Scana Protest Sparks FERC Action on Atlanta Restructuring
A Federal Energy Regulatory Commission action to begin a lengthy
investigation at the last minute into the unbundling of Georgia's
main distributor, Atlanta Gas Light (AGL), could delay operation of
the landmark state restructuring plan which is scheduled to be
announced in its final form this week.
By Friday, June 26 the Georgia Public Utility Commission is
slated to approve a revised AGL plan, the product of more than two
years' work by the utility, the state legislature, the PUC, and
shippers, marketers and consumer representatives seeking to open up
the residential market to competition. All were continuing to
hammer out final details last week.
The plan, however, cannot be fully implemented without a waiver
from FERC, allowing assignment of a small amount of upstream
pipeline capacity to the marketers taking over AGL's customers.
Most of Atlanta's upstream pipeline capacity can be released under
the Commission's self-implementing capacity release regulations
without a waiver, but the company said the allocation scheme might
be delayed or additional costs might be incurred if it cannot
release its total capacity.
AGL had requested approval of the waiver (RP98-206-000) by June
15 to allow its unbundling program to proceed on schedule toward
deliveries beginning Nov. 1. The item had been slated for a vote at
the Federal Energy Regulatory Commission's open meeting June 10,
and according to some sources had the support of a majority of
commissioners, but at the last minute it was sticken from the
The spur for that action, according to a fact sheet supplied by
AGL, was a protest and request for a technical conference filed
June 5 by Scana Energy Marketing. FERC subsequently "sent a lengthy
set of questions to AGL requesting additional information about the
Georgia unbundling process and indicating that it may call a
technical conference on the petition. The questions can be fairly
read as being hostile to S.B. 215 (the Georgia law) and AGL's
unbundling application pending before the GPSC," the AGL statement
said. It noted that a technical conference at the Commission can
delay a proceeding for six to eight months.
One state source blamed the action on the ever-present
federal-state jurisdictional battle, commenting that "FERC staff
just couldn't stand it that the Georgia unbundling could be
accomplished without their input.
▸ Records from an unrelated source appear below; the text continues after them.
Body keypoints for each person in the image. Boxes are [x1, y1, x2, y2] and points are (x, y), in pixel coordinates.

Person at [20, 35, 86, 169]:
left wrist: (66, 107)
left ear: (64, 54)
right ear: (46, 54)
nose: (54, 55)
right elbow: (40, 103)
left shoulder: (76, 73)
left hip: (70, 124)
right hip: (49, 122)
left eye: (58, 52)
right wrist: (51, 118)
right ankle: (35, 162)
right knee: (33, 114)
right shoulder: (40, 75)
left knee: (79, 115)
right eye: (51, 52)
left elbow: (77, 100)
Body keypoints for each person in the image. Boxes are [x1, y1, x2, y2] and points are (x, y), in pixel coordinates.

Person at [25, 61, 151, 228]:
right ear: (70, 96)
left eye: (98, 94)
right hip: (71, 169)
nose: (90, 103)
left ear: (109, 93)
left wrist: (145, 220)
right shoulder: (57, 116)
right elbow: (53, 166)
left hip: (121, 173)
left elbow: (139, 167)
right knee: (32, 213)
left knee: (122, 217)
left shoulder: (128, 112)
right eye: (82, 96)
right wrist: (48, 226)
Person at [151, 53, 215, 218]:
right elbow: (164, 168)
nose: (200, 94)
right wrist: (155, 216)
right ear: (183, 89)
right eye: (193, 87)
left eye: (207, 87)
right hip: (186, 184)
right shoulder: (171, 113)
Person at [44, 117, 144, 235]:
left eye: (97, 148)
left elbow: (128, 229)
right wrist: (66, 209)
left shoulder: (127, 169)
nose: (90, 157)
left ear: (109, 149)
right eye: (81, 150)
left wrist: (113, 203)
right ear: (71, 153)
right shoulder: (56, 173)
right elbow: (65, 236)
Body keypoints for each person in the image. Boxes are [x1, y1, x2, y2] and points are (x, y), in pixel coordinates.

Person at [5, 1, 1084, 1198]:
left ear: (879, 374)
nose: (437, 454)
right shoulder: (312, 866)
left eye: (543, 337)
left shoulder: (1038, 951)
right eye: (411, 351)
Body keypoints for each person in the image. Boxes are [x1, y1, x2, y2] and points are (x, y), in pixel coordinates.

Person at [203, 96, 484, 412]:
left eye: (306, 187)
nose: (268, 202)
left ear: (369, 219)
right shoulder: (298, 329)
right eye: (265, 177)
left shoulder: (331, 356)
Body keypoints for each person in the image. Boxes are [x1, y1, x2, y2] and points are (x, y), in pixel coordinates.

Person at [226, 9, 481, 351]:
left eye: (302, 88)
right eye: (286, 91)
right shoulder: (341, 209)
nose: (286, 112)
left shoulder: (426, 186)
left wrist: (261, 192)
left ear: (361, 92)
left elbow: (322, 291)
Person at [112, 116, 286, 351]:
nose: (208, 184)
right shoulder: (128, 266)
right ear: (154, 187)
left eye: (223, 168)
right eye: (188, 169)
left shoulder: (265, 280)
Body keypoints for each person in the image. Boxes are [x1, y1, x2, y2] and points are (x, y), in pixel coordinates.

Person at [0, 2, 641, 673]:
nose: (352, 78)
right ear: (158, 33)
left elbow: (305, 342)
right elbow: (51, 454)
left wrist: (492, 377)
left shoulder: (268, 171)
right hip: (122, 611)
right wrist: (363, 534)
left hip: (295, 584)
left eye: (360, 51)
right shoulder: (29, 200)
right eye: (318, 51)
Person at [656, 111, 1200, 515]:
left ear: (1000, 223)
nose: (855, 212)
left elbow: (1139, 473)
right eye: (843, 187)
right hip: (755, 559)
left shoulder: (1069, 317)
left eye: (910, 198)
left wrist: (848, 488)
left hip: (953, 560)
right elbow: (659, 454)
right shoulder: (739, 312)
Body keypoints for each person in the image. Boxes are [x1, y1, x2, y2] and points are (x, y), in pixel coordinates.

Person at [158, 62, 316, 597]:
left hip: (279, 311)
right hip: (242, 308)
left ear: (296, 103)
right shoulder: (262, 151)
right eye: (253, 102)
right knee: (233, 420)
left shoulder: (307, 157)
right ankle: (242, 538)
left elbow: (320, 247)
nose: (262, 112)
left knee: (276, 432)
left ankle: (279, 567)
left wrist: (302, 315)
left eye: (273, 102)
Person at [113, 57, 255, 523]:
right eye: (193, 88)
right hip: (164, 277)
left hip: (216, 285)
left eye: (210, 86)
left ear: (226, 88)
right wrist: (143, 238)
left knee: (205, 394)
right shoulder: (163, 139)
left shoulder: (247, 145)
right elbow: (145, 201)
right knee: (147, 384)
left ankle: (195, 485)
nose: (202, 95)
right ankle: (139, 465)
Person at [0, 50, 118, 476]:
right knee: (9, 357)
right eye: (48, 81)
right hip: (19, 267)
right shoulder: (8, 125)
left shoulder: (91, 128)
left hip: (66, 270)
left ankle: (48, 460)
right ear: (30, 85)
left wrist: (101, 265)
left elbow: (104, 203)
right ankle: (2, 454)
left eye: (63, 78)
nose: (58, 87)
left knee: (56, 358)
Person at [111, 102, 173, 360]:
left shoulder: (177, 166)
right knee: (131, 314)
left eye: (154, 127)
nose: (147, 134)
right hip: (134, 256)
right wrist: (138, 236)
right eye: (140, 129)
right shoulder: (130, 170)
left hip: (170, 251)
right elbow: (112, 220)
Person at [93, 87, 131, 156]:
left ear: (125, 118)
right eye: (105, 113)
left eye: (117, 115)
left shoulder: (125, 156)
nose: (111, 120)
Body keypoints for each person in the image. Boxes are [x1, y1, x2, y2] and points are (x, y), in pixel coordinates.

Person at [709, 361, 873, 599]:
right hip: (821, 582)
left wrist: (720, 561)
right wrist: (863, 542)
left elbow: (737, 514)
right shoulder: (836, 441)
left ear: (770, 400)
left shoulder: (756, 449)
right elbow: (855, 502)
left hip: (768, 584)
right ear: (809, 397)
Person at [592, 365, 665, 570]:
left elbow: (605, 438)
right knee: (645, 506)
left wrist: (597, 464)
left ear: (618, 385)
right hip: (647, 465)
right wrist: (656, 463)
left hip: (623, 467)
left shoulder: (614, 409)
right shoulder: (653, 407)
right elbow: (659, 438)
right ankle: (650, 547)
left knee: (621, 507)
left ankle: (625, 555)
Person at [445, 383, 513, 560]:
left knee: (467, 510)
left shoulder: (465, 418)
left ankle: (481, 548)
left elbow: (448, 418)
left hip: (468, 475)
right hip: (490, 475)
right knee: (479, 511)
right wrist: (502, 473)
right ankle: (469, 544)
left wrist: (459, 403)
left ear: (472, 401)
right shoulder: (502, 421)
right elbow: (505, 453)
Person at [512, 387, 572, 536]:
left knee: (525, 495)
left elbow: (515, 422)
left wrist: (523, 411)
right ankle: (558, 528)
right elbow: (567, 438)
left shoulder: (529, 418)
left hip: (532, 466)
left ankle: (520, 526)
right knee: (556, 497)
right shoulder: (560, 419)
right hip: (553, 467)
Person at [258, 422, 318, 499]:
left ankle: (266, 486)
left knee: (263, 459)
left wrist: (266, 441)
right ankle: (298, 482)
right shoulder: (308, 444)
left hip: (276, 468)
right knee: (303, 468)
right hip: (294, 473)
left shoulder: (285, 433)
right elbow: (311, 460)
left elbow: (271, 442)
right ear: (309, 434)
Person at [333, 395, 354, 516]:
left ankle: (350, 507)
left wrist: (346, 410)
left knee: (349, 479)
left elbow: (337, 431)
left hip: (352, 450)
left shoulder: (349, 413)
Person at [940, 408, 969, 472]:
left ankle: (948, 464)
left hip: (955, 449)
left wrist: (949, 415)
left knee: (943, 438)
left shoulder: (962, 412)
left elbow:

They were looking for a wedge to
get into it and Scana handed it to them." Another source suggested
that FERC soon will be revealing its own plans for dealing with
interstate capacity that is no longer needed by distributors who
give up their merchant role. In keeping with the Commission's
competitive bent, some have suggested an auction for such stranded
capacity, as opposed to the allocation plan proposed by AGL.
Scana's protest suggests a waiver of the federal agency's Order
636 rules on assignment of upstream capacity could affect
unbundling plans in other states and the Commission's goal of a
competitive and efficient market for natural gas.
The marketer, an affiliate of South Carolina Electric & Gas
and currently serving large IT customers on AGL's system, made
clear it is not a fan of AGL's proposal to allocate and assign all
its upstream capacity to marketers taking over the LDC's firm
residential customers. The proposal "essentially takes AGL's
upstream rights out of the competitive market," and thwarts the
development of a secondary market.
Scana claims the upstream capacity assignment is aimed at
assuring the LDC will not be stuck with stranded capacity and
costs. But the marketer believes the stranded costs issue should be
dealt with separately. A Scana attorney suggested it would be
better to wait for the Georgia Public Service Commission ruling to
address any pipeline capacity problems, rather than act in advance
on a blanket waiver.
The Georgia restructuring plan calls for allocation of small
residential and commercial customers to marketers according to
their volume share of the rest of the retail market. Scana already
has over 100 industrial and commercial transportation customers on
the AGL system. It also has been noted that Scana's utility parent
was part of a successful campaign to keep its own state legislature
from ordering a restructuring of the South Carolina market.